A trading update ahead of publishing Gateley’s first half results (for the six months to 31 October) said revenue and underlying profit before tax both grew by around 5% and were expected to be not less than £86m and £10.5m respectively.
The group has strengthened its balance sheet further, including net cash at the period end of £1.2m, compared to net debt of £2.2m in the same period last year.
Investors were told: “Activity levels increased throughout H1, particularly in transactional services in Q2. Fee-earner utilisation remains ahead of the prior year as we head into H2. Taken alongside the benefits now being seen from our organic investments, the outlook for the remainder of the year is encouraging and the group expects to perform in-line with market expectations.”
Current market consensus for the year ending 30 April 2025 was revenue of £184m and underlying profit before tax of £24m, Gateley estimated.
The increase in National Insurance contributions announced in the autumn budget would be around £1.8m in the 2026 financial year. “The group is well positioned to mitigate these costs through pricing and efficiencies in its ongoing drive for longer term margin enhancement,” it said.
Chief executive Rod Waldie said: “The group continues to benefit from the resilience created by our strategy of investing in a diverse and complementary range of professional services.
“We are pleased that our more recent organic investments are beginning to generate positive returns alongside the strong performance from our recently acquired businesses.
“Our balance sheet provides a strong foundation from which to take a long-term view of potential opportunities to further invest in both legal and consultancy services.”
Shares in Gateley, which in 2015 became the UK’s first listed law firm, were virtually unmoved at 131.5p yesterday.
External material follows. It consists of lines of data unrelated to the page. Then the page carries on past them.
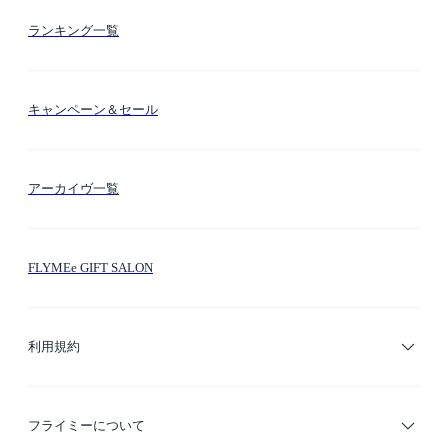
お支払い方法
カテゴリー検索
ランキング一覧
送料・納期・配送
カラー検索
キャンペーン＆セール
FLYMEeマイル
テーマ検索
アーカイヴ一覧
お問い合わせ
シーン検索
FLYMEe GIFT SALON
サイトマップ
ブランド・ショップ検索
利用規約
デザイナー検索
利用規約
フライミーについて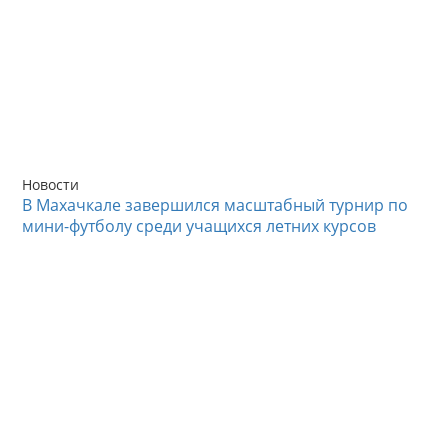
Новости
В Махачкале завершился масштабный турнир по
мини-футболу среди учащихся летних курсов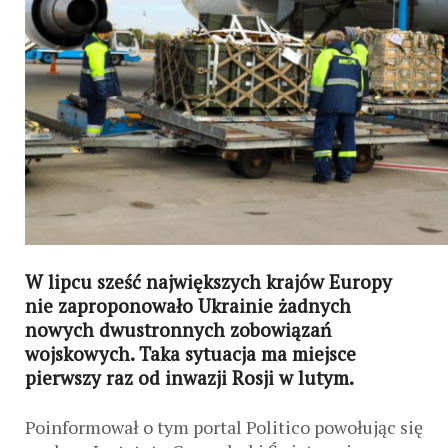
W lipcu sześć największych krajów Europy
nie zaproponowało Ukrainie żadnych
nowych dwustronnych zobowiązań
wojskowych. Taka sytuacja ma miejsce
pierwszy raz od inwazji Rosji w lutym.
Poinformował o tym portal Politico powołując się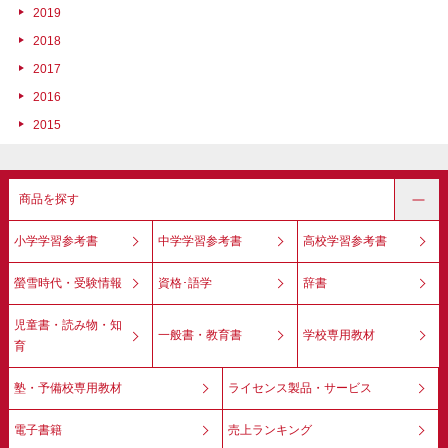
2019
2018
2017
2016
2015
商品を探す
小学学習参考書
中学学習参考書
高校学習参考書
螢雪時代・受験情報
資格･語学
辞書
児童書・読み物・知
一般書・教育書
学校専用教材
育
塾・予備校専用教材
ライセンス製品・サービス
電子書籍
売上ランキング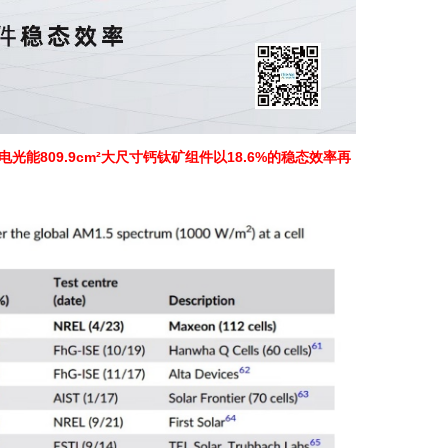
809.9cm²
18.6%
电光能
大尺寸钙钛矿组件以
的稳态效率再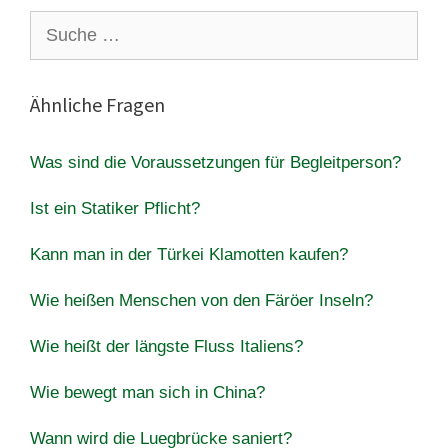
Suche
nach:
Ähnliche Fragen
Was sind die Voraussetzungen für Begleitperson?
Ist ein Statiker Pflicht?
Kann man in der Türkei Klamotten kaufen?
Wie heißen Menschen von den Färöer Inseln?
Wie heißt der längste Fluss Italiens?
Wie bewegt man sich in China?
Wann wird die Luegbrücke saniert?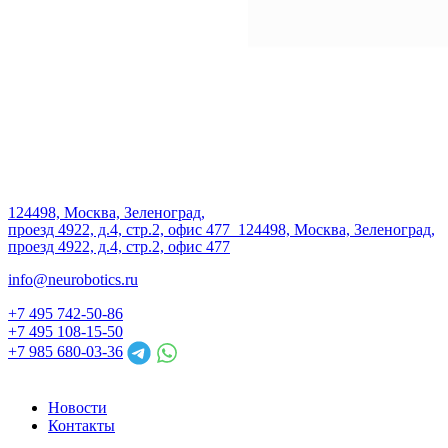
124498, Москва, Зеленоград,
проезд 4922, д.4, стр.2, офис 477
124498, Москва, Зеленоград,
проезд 4922, д.4, стр.2, офис 477
info@neurobotics.ru
+7 495 742-50-86
+7 495 108-15-50
+7 985 680-03-36
Новости
Контакты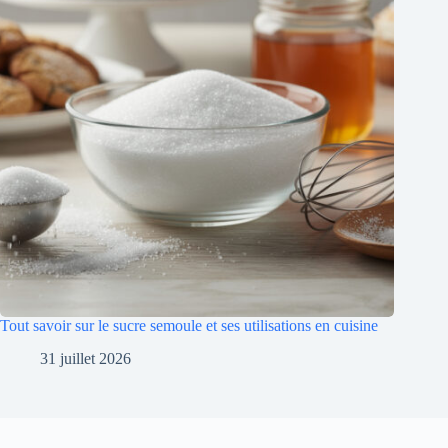
Tout savoir sur le sucre semoule et ses utilisations en cuisine
31 juillet 2026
The price has fluctuated between 111p and 160p during the year.
In its trading update last week, Knights said the National Insurance change was expected to cost an extra £2m in the 2026 financial year but said it too was “well positioned” to weather this through “ongoing focus on growth, efficiency and pricing”.
It expected to report 5.4% revenue growth for the six months to 31 October to just shy of £80m, with underlying profit before tax set to jump 26% to £14.6m. This would be three percentage point increase in profit margin to 18.4%.
The £12.5m acquisition of West Midlands firm Thursfields Legal completed in September and, as ever, Knights is on the look-out for more.
The group said it has agreed with HSBC UK, AIB (GB) and NatWest to extend its revolving credit facility to provide total committed funding of £100m – an increase from the existing £70m – until November 2027 (extended by a year).
“The extended facility provides the group with significant headroom to execute its value-accretive acquisition strategy as suitable opportunities arise.”
Net debt was £50m, £15m higher than a year before, after paying £8.9m initial and deferred consideration in respect of acquisitions.
Chief executive David Beech said: “The continued improvement in margin reflects the increasing quality of our revenue, team and our continued focus on the cost base.
“We are encouraged by our strong momentum in recruitment which continues to build as Knights’ national scale and strong reputation are increasingly recognised.
“These factors, together with our ongoing focus on operational excellence, and early signs of a recovery in corporate and residential housing work, position us well for a strong performance in the second half in line with market expectations.”
However, Knights’ share price, 104p yesterday, is at its lowest this year.